The outer section has 3x the area of the inner section, so it needs at least 3x the heating power. I would recommend 4x as a starting point, since the outer section experiences more heat loss.

However, your number for the inner section is a bit high. You normally want about .25-.3 W/cm^2, so a 150mm platform would normally need about 56.25-67.5W. The inner section will only border on hot areas, so it will loose less heat, while you want the maximum power for the outer section. I would try about 55W for the center section and 220W for the outer section. With the right ballance of heater powers a decent heat spreader, you shouldn’t need separate power inputs, though monitoring the temperature in multiple areas is not a bad idea. Of course, all but the center section is probably too much for the FETs on your controller board, so you should look into an SSR.
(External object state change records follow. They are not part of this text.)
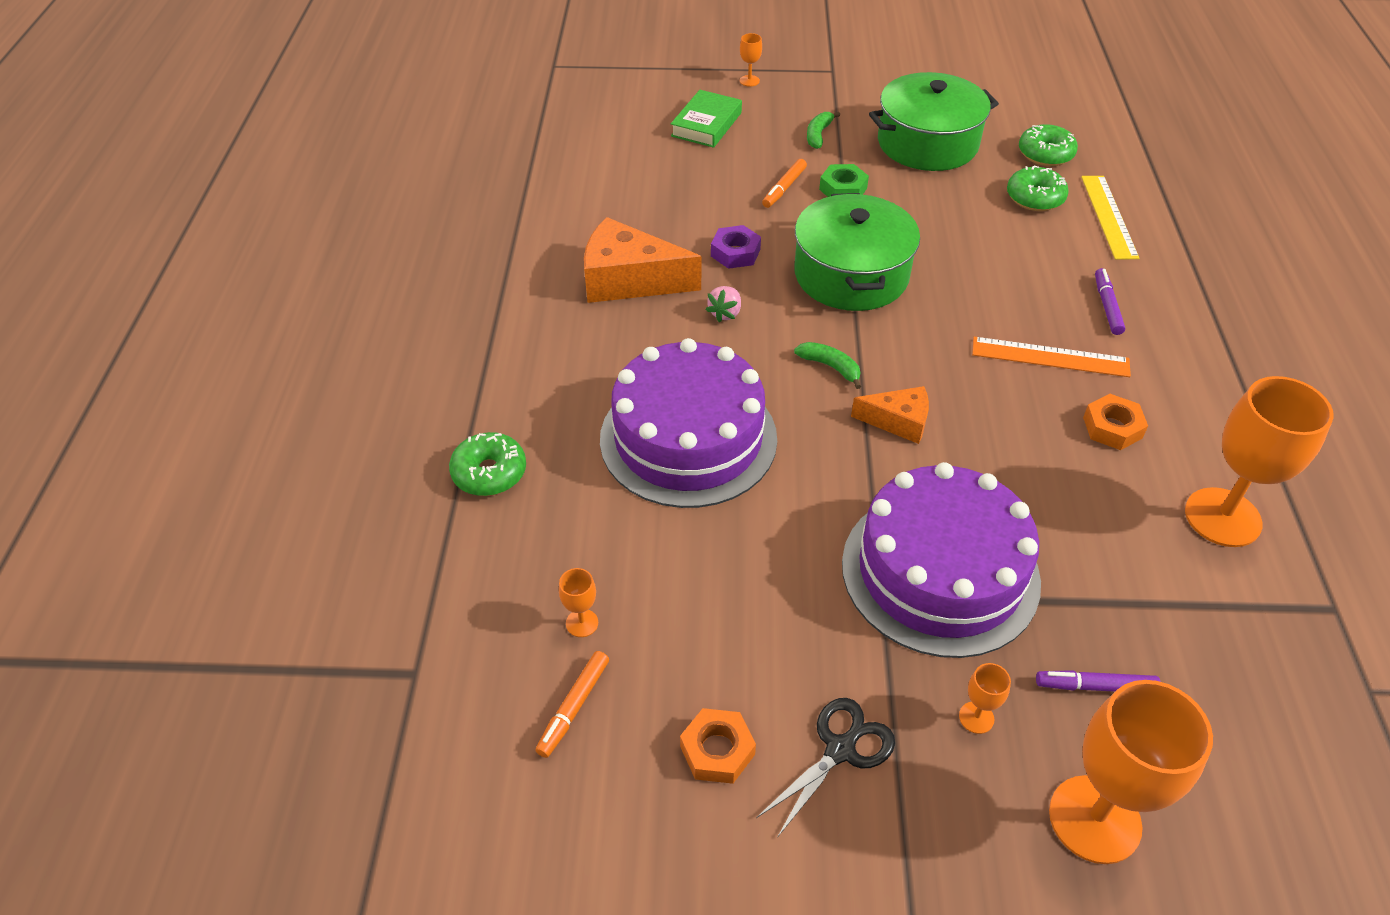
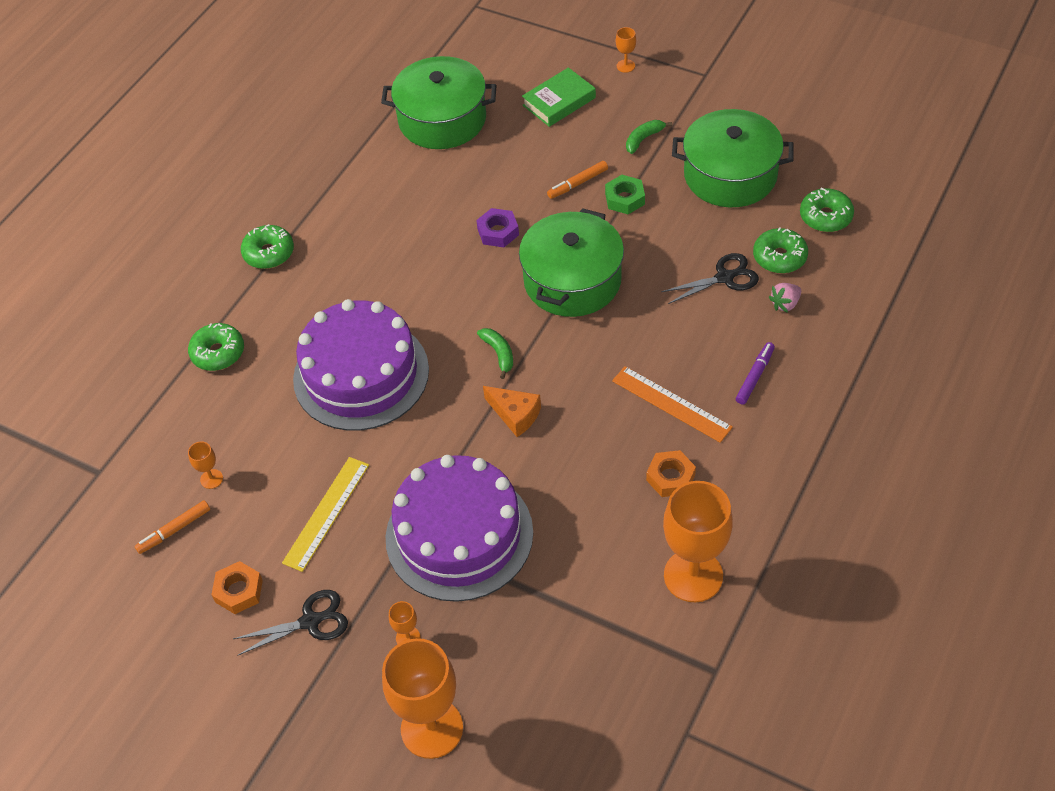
camera: 30 degrees right, 5 degrees up
(481, 347) = (269, 253): none -> green donut
(593, 168) = (442, 119): none -> green pot
(629, 280) = (404, 231): orange cheese -> none
(725, 313) = (454, 282): pink strawberry -> pink strawberry (785, 304)
(1000, 229) = (725, 277): none -> black scissors
(1095, 686) = (500, 651): purple marker -> none
(1109, 216) = (829, 295): yellow ruler -> yellow ruler (326, 513)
Of course, if you were thinking about trying to only heat the inner section for small prints, that all goes out the window, and the balance you posted is probably better (inner section needs more power to cope with conduction to the outer section), but I would highly recommend against that as the differential thermal expansion of the inner and outer sections will cause the platform to bow.

I wonder if 75W for the green is enough to be a good heater on its own. If it was used without the blue being turned on.

Just going to summon @Tim_Rastall as he hasn’t been invoked yet!

Are you using alirubber for the bed? I got my 350mm X 350mm X 400W bed from them. They can do zones, holes for mounting, sticky backed. Etc. Mine was only 25$ USD.

They make the beds for qu-bd.

If not I would give them a shot too.

Ali rubber are the guys mentioned in the BOM if memory serves.

Can some one post a easy to get in touch with alirubber?

@Mike_Ashcraft daisyhuang@alirubber.com.cn

But you will want to setup a aliexpress account to buy I think. Its like China’s eBay… Kinda.

I was planing to use the inner section for smaller prints. I was a bit worried about the outer section robbing heat from the inner one but the bed bowing hadn’t really crossed my mind.

What if the whole bed was heated before the print started and then turn off the outer section? Just trying to save some power seems a waste to heat the whole bed for smaller prints.

@Eclsnowman This is the company on ali-express I have spoken to http://www.aliexpress.com/store/709519 They quoted $25USD +10 for China Post.

You’ll likely end up with the platform edges slowly shrinking and causing the same bowing over the course of a print, assuming the object is tall enough for this to happen, and if it’s not, you could probably just as well turn the platform off once it finishes heating.

I’d make the center area at least 200200mm. Using empirical data as references, here’s what the bed will end up looking when only the center part is heating at an average of 75W (below 3mm of glass): https://www.dropbox.com/s/f0gg75r9rewmb57/squareSquare.PNG
The usable area, at least for ABS, is going to be about 100
100mm for the suggested layout.

Thanks for all the great feed back, still undecided what to do. I may just try one but with a bigger inner section and if it doesn’t work I can just use both sections at the same time.